Sam wird lauter, seine Hände umklammern das Lenkrad förmlich, sodass seine Knöchel weiß hervortreten. Sein Kiefer ist angespannt und er sieht auf die Straße.

"Wenn ich das nicht getan hätte, säßen wir jetzt ganz sicher nicht hier!"

"Sam, pass auf!", rufe ich noch, doch es ist zu spät. Aus der Seitenstraße schießt ein großes schwarzes Auto und rammt uns genau auf meiner Seite.

"Dieser Bastard!"

Sam lenkt den Wagen und treibt ihn auf eine hohe Geschwindigkeit. Mir geht alles zu schnell und ich bekomme weder von der rasanten Autofahrt, noch von den Schmerzen an meiner Seite viel mit. Doch auch dieser Fluchtversuch von Sam misslingt, sodass das Auto sich dreht und ich nicht mehr weiß, wo oben und unten ist und ob wir uns überschlagen oder nicht.
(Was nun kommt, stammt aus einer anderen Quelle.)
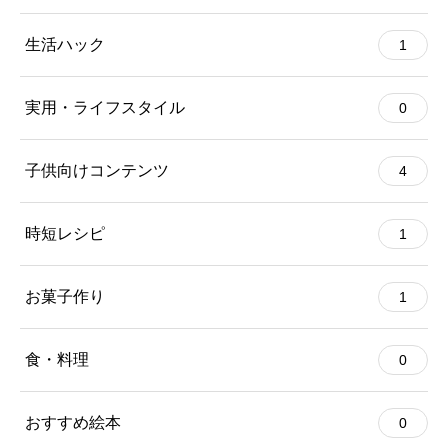
生活ハック
1
実用・ライフスタイル
0
子供向けコンテンツ
4
時短レシピ
1
お菓子作り
1
食・料理
0
おすすめ絵本
0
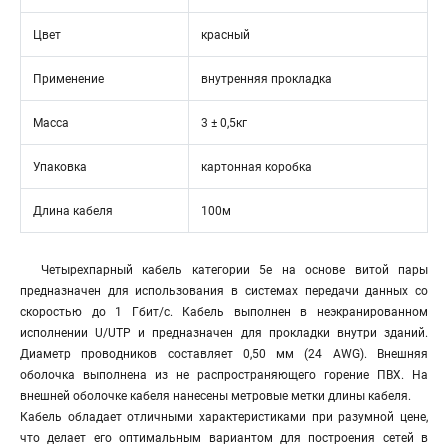
Цвет
красный
Применение
внутренняя прокладка
Масса
3 ± 0,5кг
Упаковка
картонная коробка
Длина кабеля
100м
Четырехпарный кабель категории 5e на основе витой пары
предназначен для использования в системах передачи данных со
скоростью до 1 Гбит/c. Кабель выполнен в неэкранированном
исполнении U/UTP и предназначен для прокладки внутри зданий.
Диаметр проводников составляет 0,50 мм (24 AWG). Внешняя
оболочка выполнена из не распространяющего горение ПВХ. На
внешней оболочке кабеля нанесены метровые метки длины кабеля.
Кабель обладает отличными характеристиками при разумной цене,
что делает его оптимальным вариантом для построения сетей в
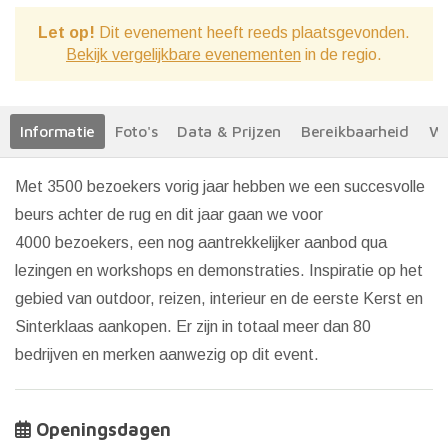
Let op!
Dit evenement heeft reeds plaatsgevonden.
Bekijk vergelijkbare evenementen
in de regio.
Informatie
Foto's
Data & Prijzen
Bereikbaarheid
We
Met 3500 bezoekers vorig jaar hebben we een succesvolle
beurs achter de rug en dit jaar gaan we voor
4000 bezoekers, een nog aantrekkelijker aanbod qua
lezingen en workshops en demonstraties. Inspiratie op het
gebied van outdoor, reizen, interieur en de eerste Kerst en
Sinterklaas aankopen. Er zijn in totaal meer dan 80
bedrijven en merken aanwezig op dit event.
Openingsdagen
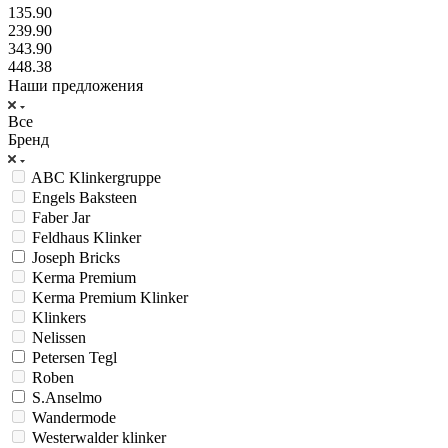
135.90
239.90
343.90
448.38
Наши предложения
Все
Бренд
ABC Klinkergruppe
Engels Baksteen
Faber Jar
Feldhaus Klinker
Joseph Bricks
Kerma Premium
Kerma Premium Klinker
Klinkers
Nelissen
Petersen Tegl
Roben
S.Anselmo
Wandermode
Westerwalder klinker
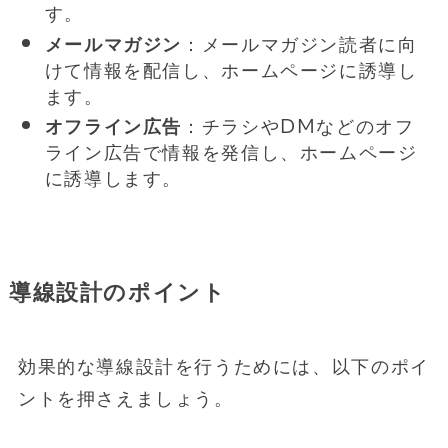
す。
メールマガジン
：メールマガジン読者に向
けて情報を配信し、ホームページに誘導し
ます。
オフライン広告
：チラシやDMなどのオフ
ライン広告で情報を発信し、ホームページ
に誘導します。
導線設計のポイント
効果的な導線設計を行うためには、以下のポイ
ントを押さえましょう。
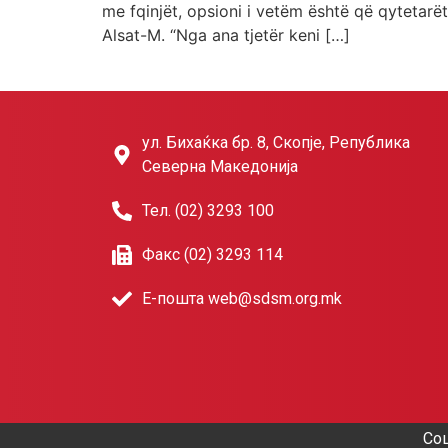
me fqinjët, opsioni i vetëm është që qytetarët
Alsat-M. “Nga ana tjetër keni […]
ул. Бихаќка бр. 8, Скопје, Република
Северна Македонија
Тел. (02) 3293 100
Факс (02) 3293 114
Е-пошта web@sdsm.org.mk
Соц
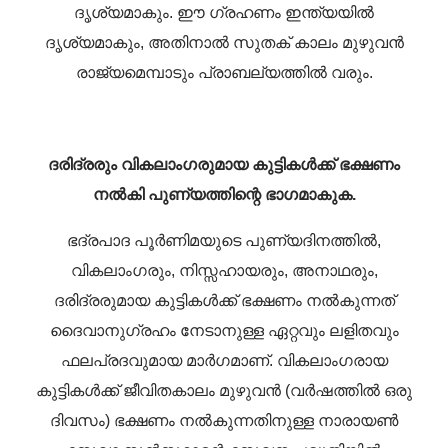
ദൃശ്യമാകും. ഈ ഗ്രഹണം ഇന്ത്യയിൽ
ദൃശ്യമാകും, അതിനാൽ സുതക് കാലം മുഴുവൻ
രാജ്യമെമ്പാടും പ്രാബല്യത്തിൽ വരും.
ദരിദ്രരും വികലാംഗരുമായ കുട്ടികൾക്ക് ഭക്ഷണം
നൽകി പുണ്യത്തിന്റെ ഭാഗമാകുക.
ഭദ്രപാദ പൂർണിമയുടെ പുണ്യദിനത്തിൽ,
വികലാംഗരും, നിസ്സഹായരും, അനാഥരും,
ദരിദ്രരുമായ കുട്ടികൾക്ക് ഭക്ഷണം നൽകുന്നത്
ദൈവാനുഗ്രഹം നേടാനുള്ള ഏറ്റവും ലളിതവും
ഫലപ്രദവുമായ മാർഗമാണ്. വികലാംഗരായ
കുട്ടികൾക്ക് ജീവിതകാലം മുഴുവൻ (വർഷത്തിൽ ഒരു
ദിവസം) ഭക്ഷണം നൽകുന്നതിനുള്ള നാരായൺ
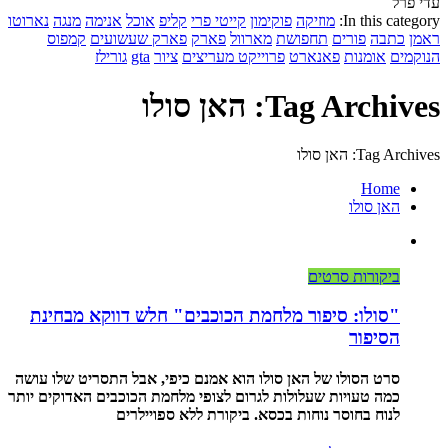
עדי פרל
In this category:
מוזיקה
פוקימון
קייטי פרי
קליפ
אוכל
אנימה
מנגה
נארוטו
ראמן
כתבה
פורים
תחפושת
מארוול
פארק
פארק שעשועים
קמפוס
הנוקמים
אומנות
פאנארט
פרוייקט מעריצים
ציור
gta
גורילז
Tag Archives: האן סולו
Tag Archives: האן סולו
Home
האן סולו
ביקורות סרטים
"סולו: סיפור מלחמת הכוכבים" חלש דווקא מבחינת
הסיפור
סרט הסולו של האן סולו הוא אמנם כיפי, אבל התסריט שלו עושה
כמה טעויות שעלולות לגרום לצופי מלחמת הכוכבים האדוקים יותר
לנוח בחוסר נוחות בכסא. ביקורת ללא ספויילרים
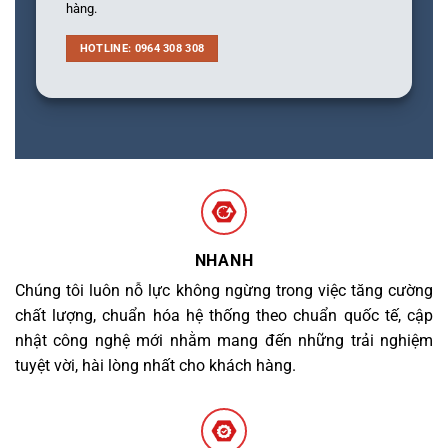
hàng.
HOTLINE: 0964 308 308
NHANH
Chúng tôi luôn nỗ lực không ngừng trong việc tăng cường
chất lượng, chuẩn hóa hệ thống theo chuẩn quốc tế, cập
nhật công nghệ mới nhằm mang đến những trải nghiệm
tuyệt vời, hài lòng nhất cho khách hàng.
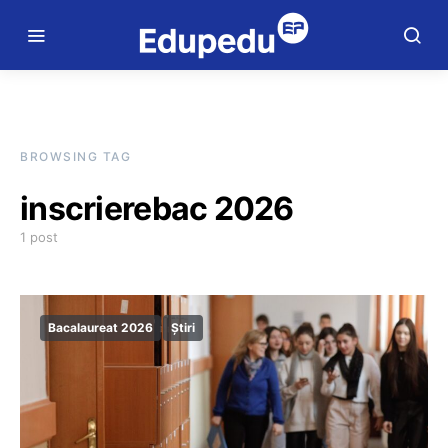
BROWSING TAG
inscrierebac 2026
1 post
Bacalaureat 2026
Știri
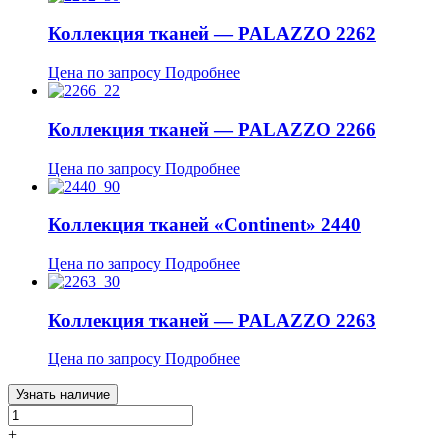
Коллекция тканей — PALAZZO 2262
Цена по запросу
Подробнее
Коллекция тканей — PALAZZO 2266
Цена по запросу
Подробнее
Коллекция тканей «Continent» 2440
Цена по запросу
Подробнее
Коллекция тканей — PALAZZO 2263
Цена по запросу
Подробнее
Узнать наличие
+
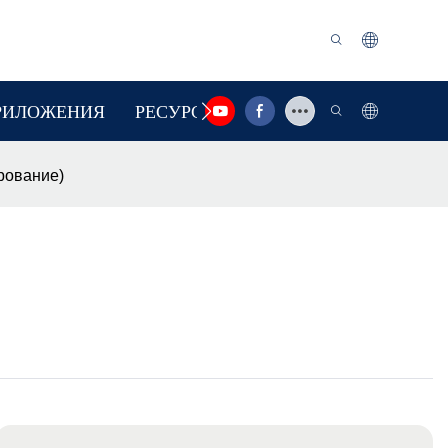
РИЛОЖЕНИЯ
РЕСУРС
СВЯЗАТЬСЯ С НАМИ
рование)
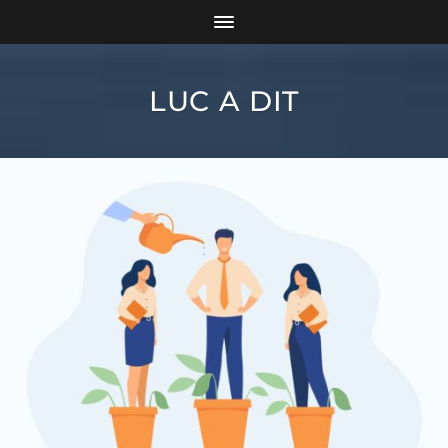
LUC A DIT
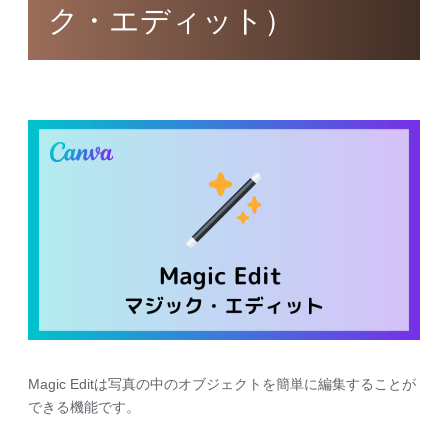
ク・エディット）
Magic Editは写真の中のオブジェクトを簡単に編集することが
できる機能です。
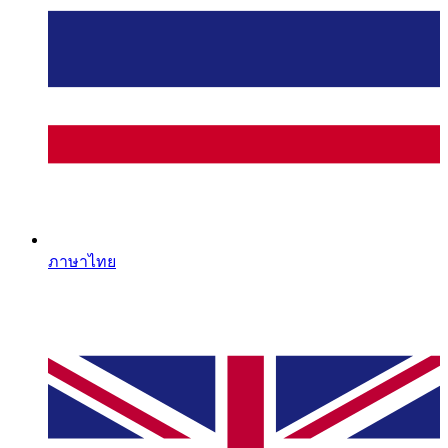
ภาษาไทย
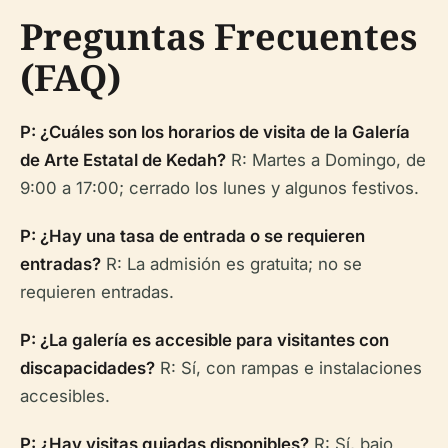
Preguntas Frecuentes
(FAQ)
P: ¿Cuáles son los horarios de visita de la Galería
de Arte Estatal de Kedah?
R: Martes a Domingo, de
9:00 a 17:00; cerrado los lunes y algunos festivos.
P: ¿Hay una tasa de entrada o se requieren
entradas?
R: La admisión es gratuita; no se
requieren entradas.
P: ¿La galería es accesible para visitantes con
discapacidades?
R: Sí, con rampas e instalaciones
accesibles.
P: ¿Hay visitas guiadas disponibles?
R: Sí, bajo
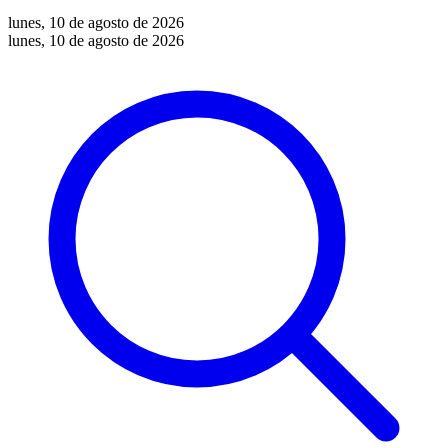
lunes, 10 de agosto de 2026
lunes, 10 de agosto de 2026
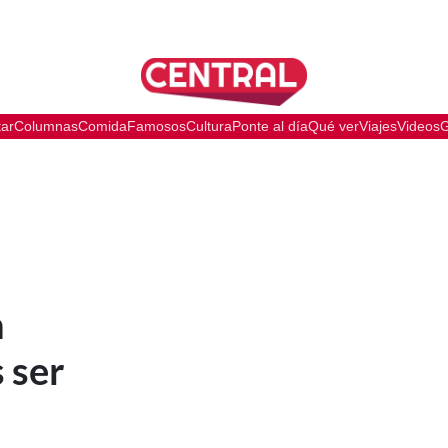
tar
Columnas
Comida
Famosos
Cultura
Ponte al día
Qué ver
Viajes
Videos
G
n
 ser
Mein Kopf schlägt gegen das Fenster und ich spüre das warme Blut meine Stirn herunter laufen. Die Verletzungen an meinem Rücken schmerzen. Sam hat nur eine Platzwunde und sieht besorgt zu mir.

"Es tut mir so leid, Chloé.", sind die letzten Worte, dich ich klar und deutlich verstehe. Danach wird alles verschleiert und ich bekomme nur noch vage mit, wie Sam die Tür öffnet und nach Hilfe ruft. Und bevor der Krankenwagen und erreichen kann, empfängt mich schon die Dunkelheit und hemmt den Schmerz.

Sam hatte einen von seinen Leuten umgebracht und den anderen bewusstlos geschlagen. Hatte ich wirklich geglaubt, dass wir nun sicher waren? Hatte ich wirklich geglaubt, dass Sam das auf sich sitzen lässt? Ich war so naiv, so verdammt naiv und jeder Schritt machte mir das Leben schwerer. Bis heute und in alle Ewigkeit.